Gilmore captured noted images of the "green comet", whose official name is C/2022 E3 (ZTF). In May 2023, Gilmore had his telescope trained on the very galaxy where — and just days before — Japanese supernova hunter Koichi Itagawa discovered Supernova SN 2023ixf, the largest known supernova in a decade. Gilmore's images "show the before and after of an explosion that contained the energy of billions of average stars . .” His image of comet C/2025 A6 (Lemmon) taken from Cismont, Virginia on October 4, 2025 appeared in The Washington Post, Scientific American, and AP News.

==Articles==
- Gilmore, Brennan. "What I Saw in Charlottesville Could Be Just the Beginning: How a decade of war zone diplomacy taught me the danger of enabling a cycle of hate." Politico; August 14, 2017.

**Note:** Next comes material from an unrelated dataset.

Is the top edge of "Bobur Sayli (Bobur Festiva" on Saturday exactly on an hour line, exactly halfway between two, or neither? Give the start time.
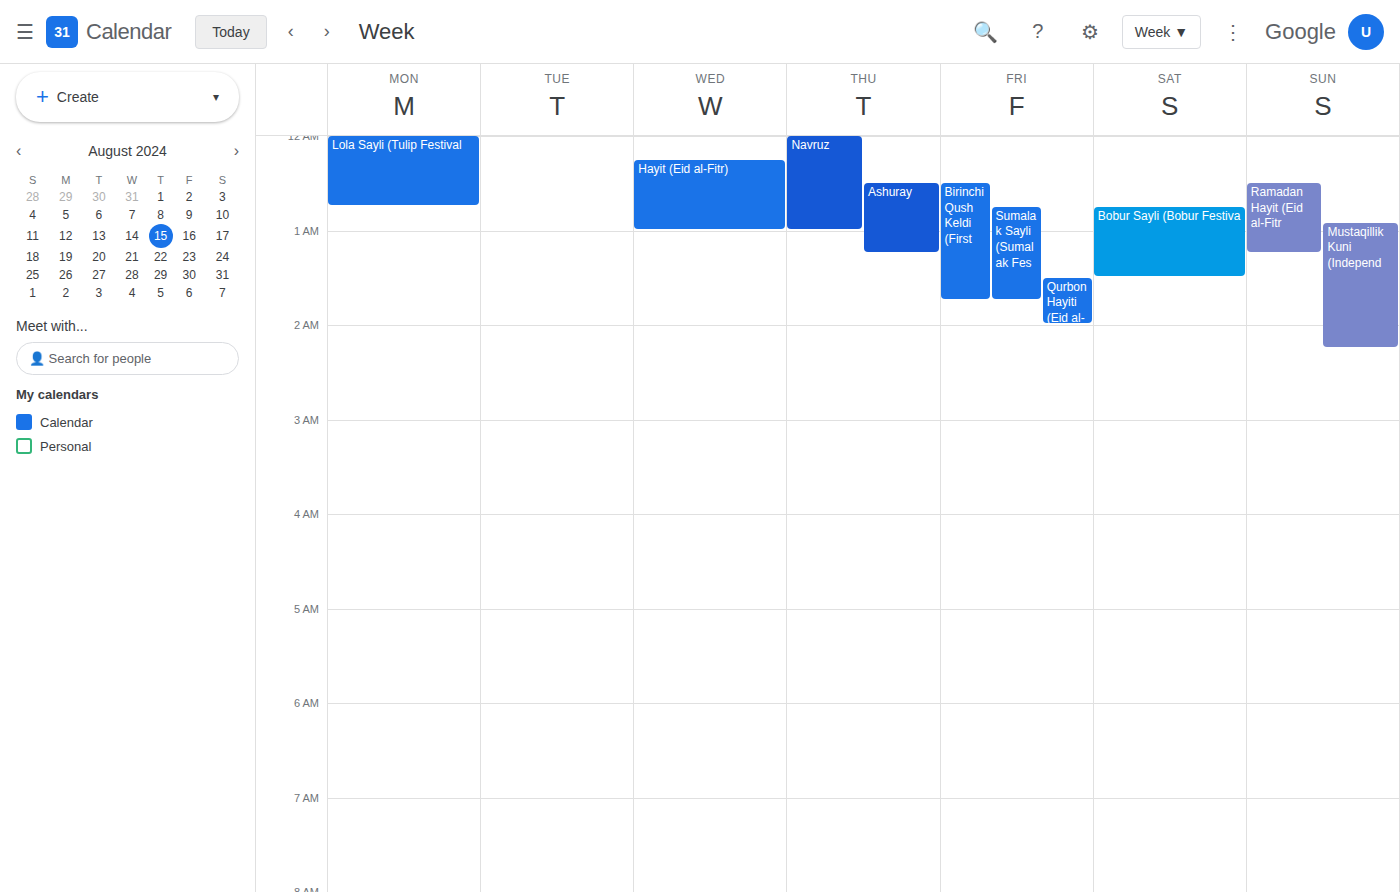
12:45 AM -- neither: three quarters of the way from the 12 AM line to the 1 AM line.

- Gilmore, Brennan. "How I Became Fake News: I witnessed a terrorist attack in Charlottesville. Then the conspiracy theories began." Politico; August 21, 2017.
- Gilmore, Brennan. "Alex Jones is a menace to society. I'm suing him. Conspiracist sites such as Jones's Infowars distorted the truth about me and about Charlottesville." The Washington Post; March 14, 2018.
- "See how the northern lights dazzled in skies across the U.S." by Kasha Patel, The Washington Post; September 19, 2023 (video).
- "‘Devil comet’ could soon be visible to the naked eye. How to see it." by Dan Stillman, The Washington Post; March 16, 2024 (image).

==Honors, awards, distinctions==
In 2006 Brennan Gilmore won the prestigious Secretary of State's Award for Public Outreach from the U.S. State Department for "ground-breaking efforts to engage non-traditional audiences and promote Arab-American cultural understanding through music" after founding Kantara—a musical group that creates an "alchemy of Appalachian old-time and bluegrass and North African melodies and rhythms"—and touring the world with it.